The company has suspended 737 Max fuselage production.

Gentile says Spirit remains a “proud partner on the Max programme” and remains committed to helping Boeing ensure the jet’s “long-term success”.

Spirit’s 2020 revenue jumped 8.9% year-over-year in 2019 to $7.9 billion, which the company says reflects an increase in 777, 787 and A350 component production volume. But selling costs surged 11% to $6.8 billion in the year.

Earlier this month, Spirit and Boeing reworked an April 2019 agreement related to Spirit’s 737 Max fuselage production. The new deal calls for Boeing to pay Spirit $225 million in the first quarter, including $70 million for “support of Spirit’s inventory and production stabilisation” and $155 million in pre-payed fuselage costs, Spirit says. In addition, the agreement pushed out Spirit’s repayment to Boeing of a $123 million loan to 2022.

The deal also set at 216 the number of Max fuselages Spirit will manufacture for Boeing in 2020 – equating to an 18-per-month rate.

Spirit in December 2019 announced it would suspend 737 Max fuselage production on 1 January in response to Boeing’s decision to suspend its production. Spirit said 737 work generates more than 50% of its revenue. The company subsequently announced the layoffs.

In January, Boeing said it will reduce 787 output to 10 aircraft monthly by early 2021, down from 14 monthly.

Also in January, Spirit purchased Biddeford, Maine-based Fiber Materials, a company that makes defense-industry-related composites and high-temperature materials, for $120 million.

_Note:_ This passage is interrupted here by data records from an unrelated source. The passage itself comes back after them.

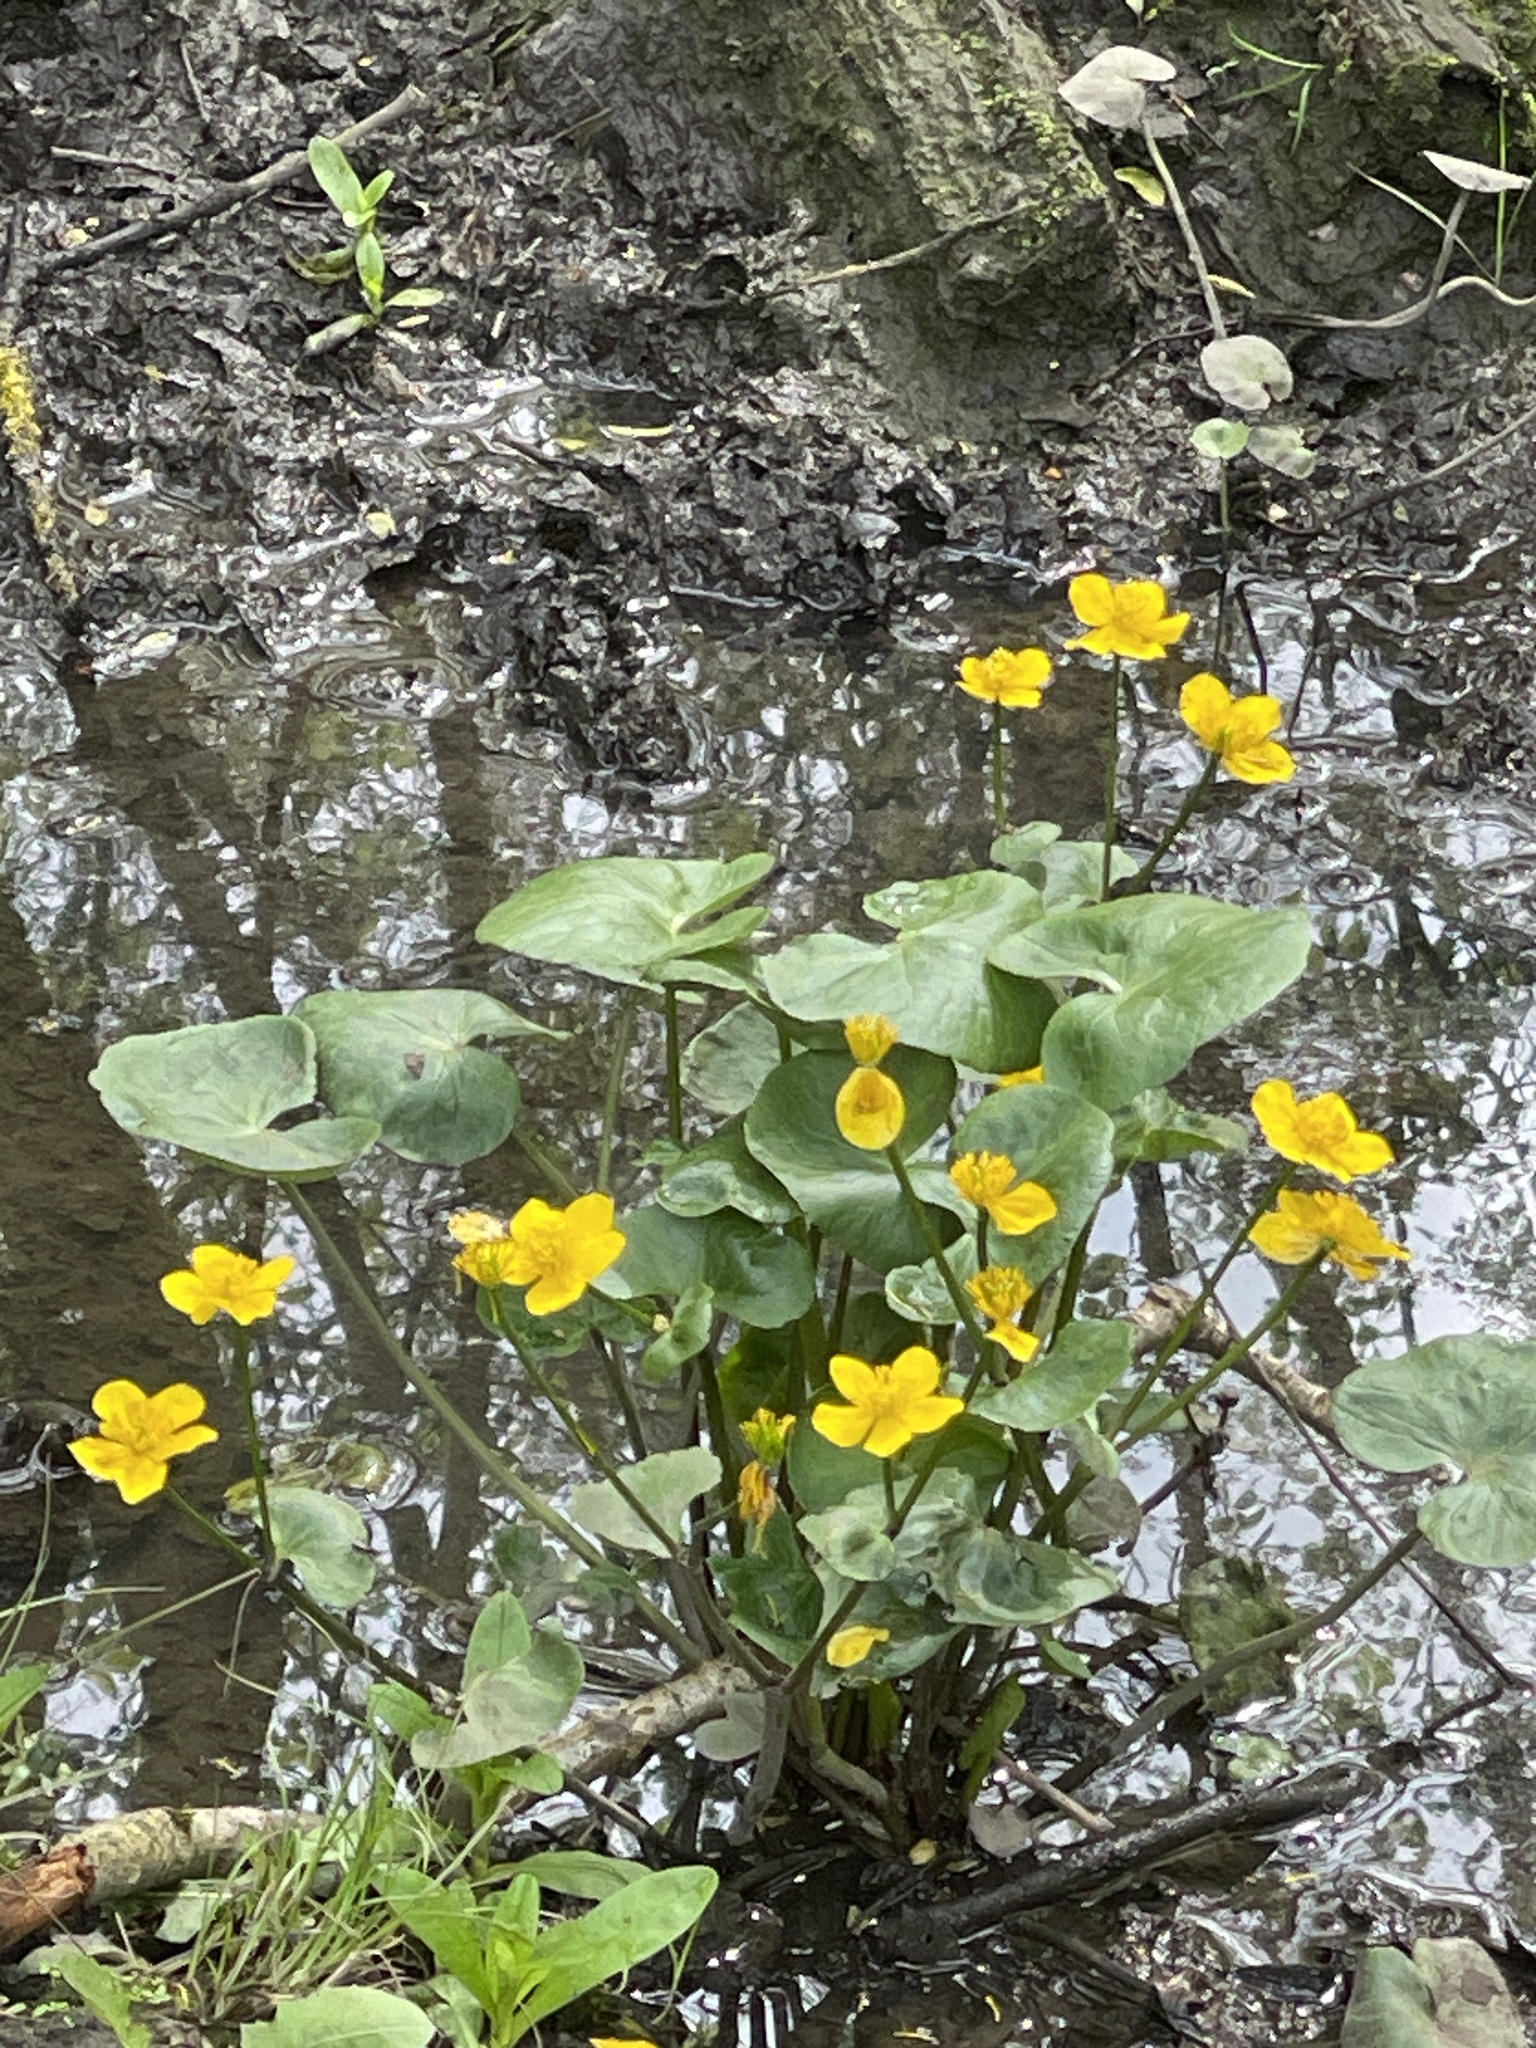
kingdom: Plantae
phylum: Tracheophyta
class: Magnoliopsida
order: Ranunculales
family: Ranunculaceae
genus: Caltha
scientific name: Caltha palustris
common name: Marsh marigold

Spirit says the deal helps it diversify more into the defense business.

Spirit is also working to close the purchase of Bombardier’s aerospace and aftermarket business for $500 million.

With the deal, Spirit would acquire Bombardier’s aerospace manufacturing sites in Belfast (Northern Ireland) and Casablanca (Morocco), and maintenance work in Dallas.

The Belfast site manufactures A220 wings and the Global 7500 business jet’s composite horizontal stabilisers, plus other components. The Morocco site makes components for CRJs, Learjets, Challengers and Globals, Bombardier says.

Spirit is also working through a deal to acquire Belgium aircraft component shop Asco.